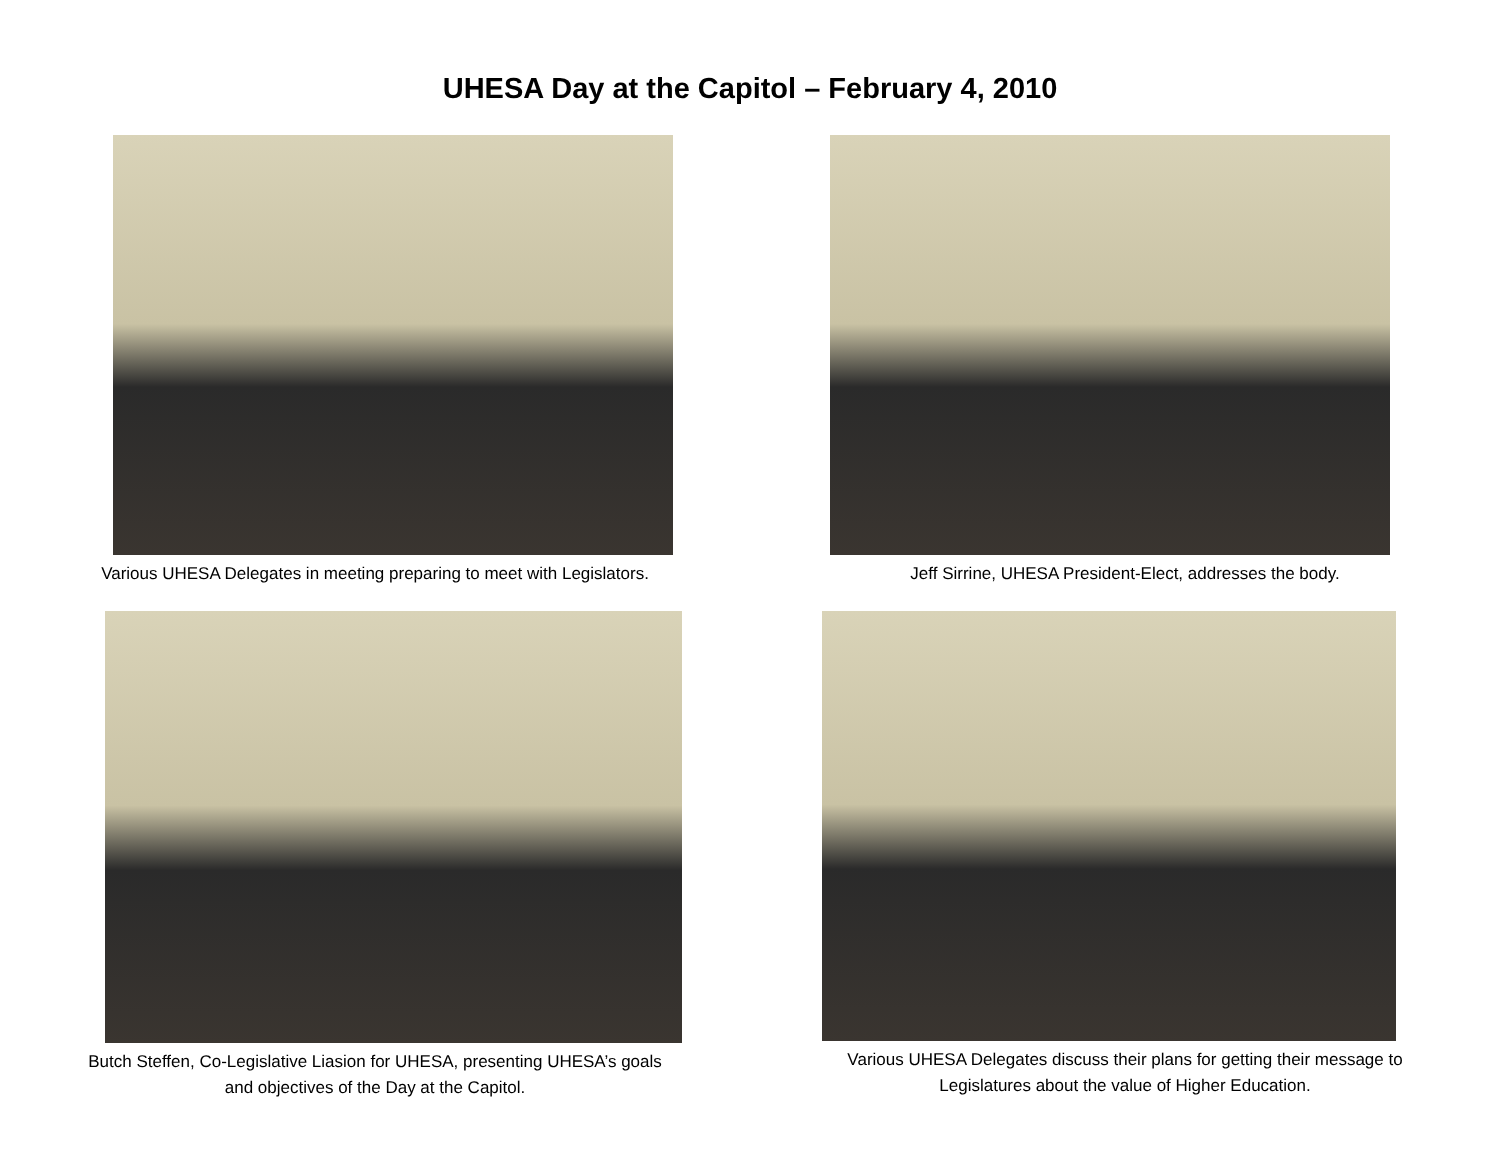UHESA Day at the Capitol – February 4, 2010
Various UHESA Delegates in meeting preparing to meet with Legislators. Jeff Sirrine, UHESA President-Elect, addresses the body.
Butch Steffen, Co-Legislative Liasion for UHESA, presenting UHESA’s goals
and objectives of the Day at the Capitol.
Various UHESA Delegates discuss their plans for getting their message to
Legislatures about the value of Higher Education.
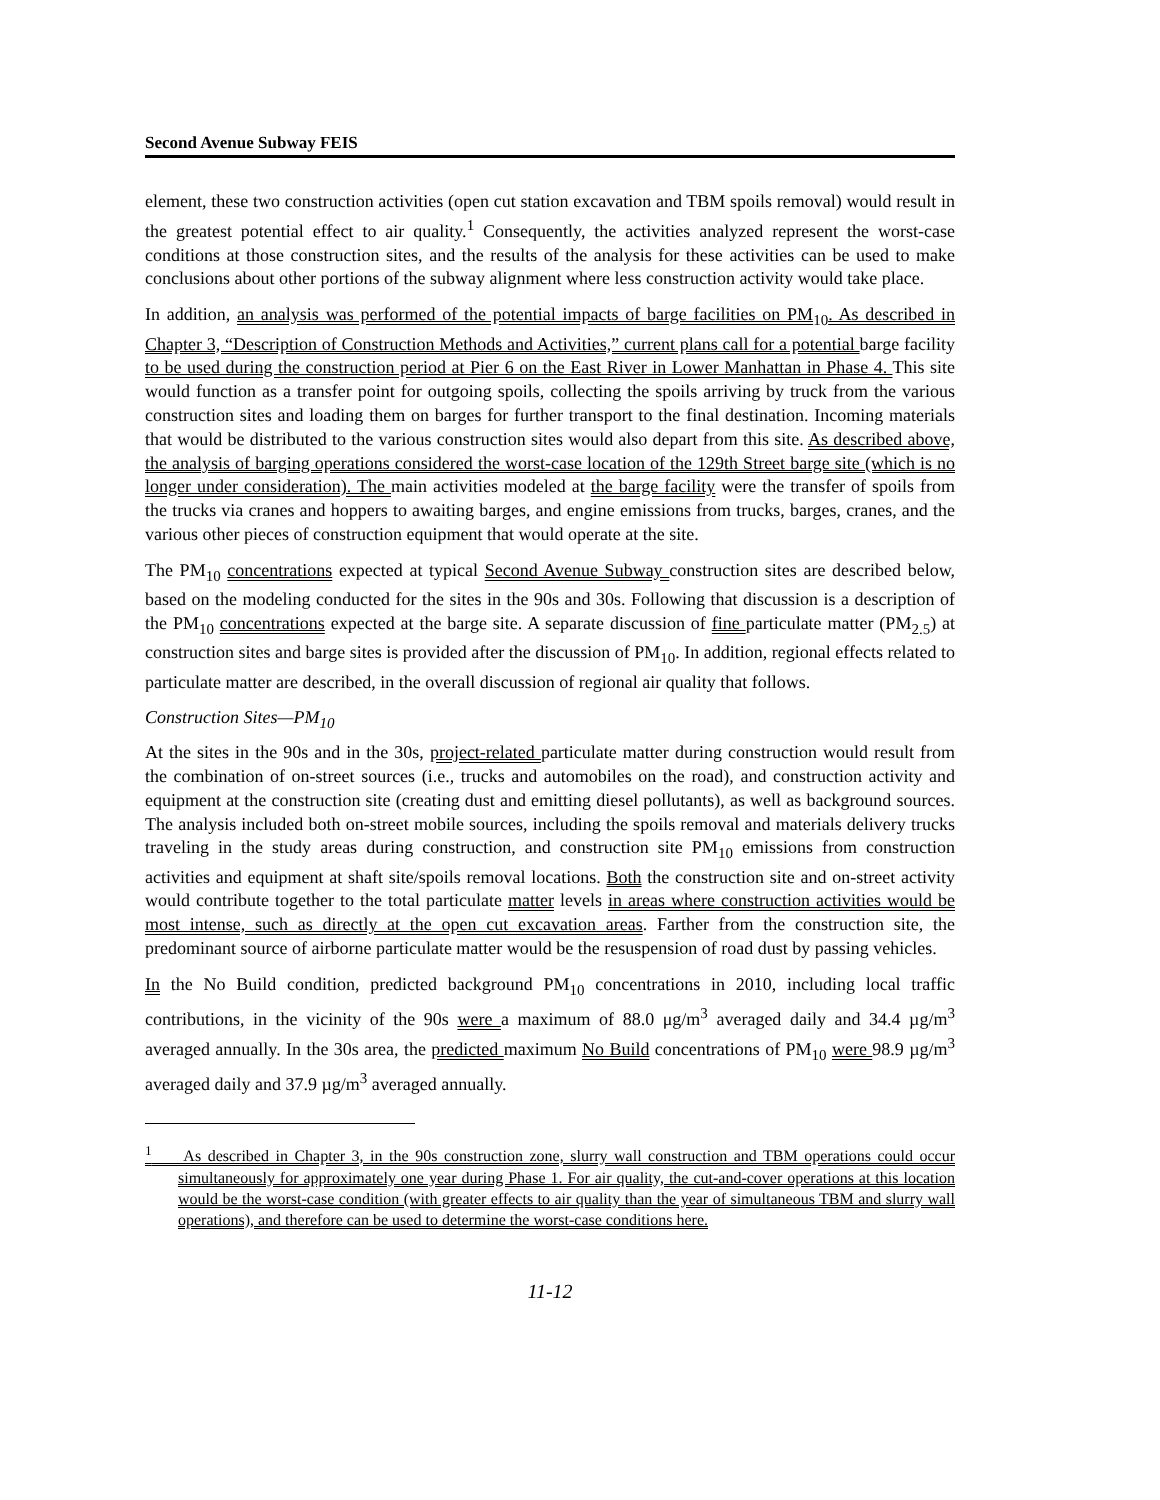Second Avenue Subway FEIS
element, these two construction activities (open cut station excavation and TBM spoils removal) would result in the greatest potential effect to air quality.<sup>1</sup> Consequently, the activities analyzed represent the worst-case conditions at those construction sites, and the results of the analysis for these activities can be used to make conclusions about other portions of the subway alignment where less construction activity would take place.
In addition, an analysis was performed of the potential impacts of barge facilities on PM<sub>10</sub>. As described in Chapter 3, “Description of Construction Methods and Activities,” current plans call for a potential barge facility to be used during the construction period at Pier 6 on the East River in Lower Manhattan in Phase 4. This site would function as a transfer point for outgoing spoils, collecting the spoils arriving by truck from the various construction sites and loading them on barges for further transport to the final destination. Incoming materials that would be distributed to the various construction sites would also depart from this site. As described above, the analysis of barging operations considered the worst-case location of the 129th Street barge site (which is no longer under consideration). The main activities modeled at the barge facility were the transfer of spoils from the trucks via cranes and hoppers to awaiting barges, and engine emissions from trucks, barges, cranes, and the various other pieces of construction equipment that would operate at the site.
The PM<sub>10</sub> concentrations expected at typical Second Avenue Subway construction sites are described below, based on the modeling conducted for the sites in the 90s and 30s. Following that discussion is a description of the PM<sub>10</sub> concentrations expected at the barge site. A separate discussion of fine particulate matter (PM<sub>2.5</sub>) at construction sites and barge sites is provided after the discussion of PM<sub>10</sub>. In addition, regional effects related to particulate matter are described, in the overall discussion of regional air quality that follows.
Construction Sites—PM<sub>10</sub>
At the sites in the 90s and in the 30s, project-related particulate matter during construction would result from the combination of on-street sources (i.e., trucks and automobiles on the road), and construction activity and equipment at the construction site (creating dust and emitting diesel pollutants), as well as background sources. The analysis included both on-street mobile sources, including the spoils removal and materials delivery trucks traveling in the study areas during construction, and construction site PM<sub>10</sub> emissions from construction activities and equipment at shaft site/spoils removal locations. Both the construction site and on-street activity would contribute together to the total particulate matter levels in areas where construction activities would be most intense, such as directly at the open cut excavation areas. Farther from the construction site, the predominant source of airborne particulate matter would be the resuspension of road dust by passing vehicles.
In the No Build condition, predicted background PM<sub>10</sub> concentrations in 2010, including local traffic contributions, in the vicinity of the 90s were a maximum of 88.0 μg/m<sup>3</sup> averaged daily and 34.4 µg/m<sup>3</sup> averaged annually. In the 30s area, the predicted maximum No Build concentrations of PM<sub>10</sub> were 98.9 µg/m<sup>3</sup> averaged daily and 37.9 µg/m<sup>3</sup> averaged annually.
<sup>1</sup> As described in Chapter 3, in the 90s construction zone, slurry wall construction and TBM operations could occur simultaneously for approximately one year during Phase 1. For air quality, the cut-and-cover operations at this location would be the worst-case condition (with greater effects to air quality than the year of simultaneous TBM and slurry wall operations), and therefore can be used to determine the worst-case conditions here.
11-12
------------------------------
_TASK DIRECTIONS_
Please write out only the material above, exactly, from its first line through the line that contains "Second Avenue Subway FEIS", and include no pictures.

_TASK SOLUTION_
UHESA Day at the Capitol – February 4, 2010
Various UHESA Delegates in meeting preparing to meet with Legislators. Jeff Sirrine, UHESA President-Elect, addresses the body.
Butch Steffen, Co-Legislative Liasion for UHESA, presenting UHESA’s goals
and objectives of the Day at the Capitol.
Various UHESA Delegates discuss their plans for getting their message to
Legislatures about the value of Higher Education.
Second Avenue Subway FEIS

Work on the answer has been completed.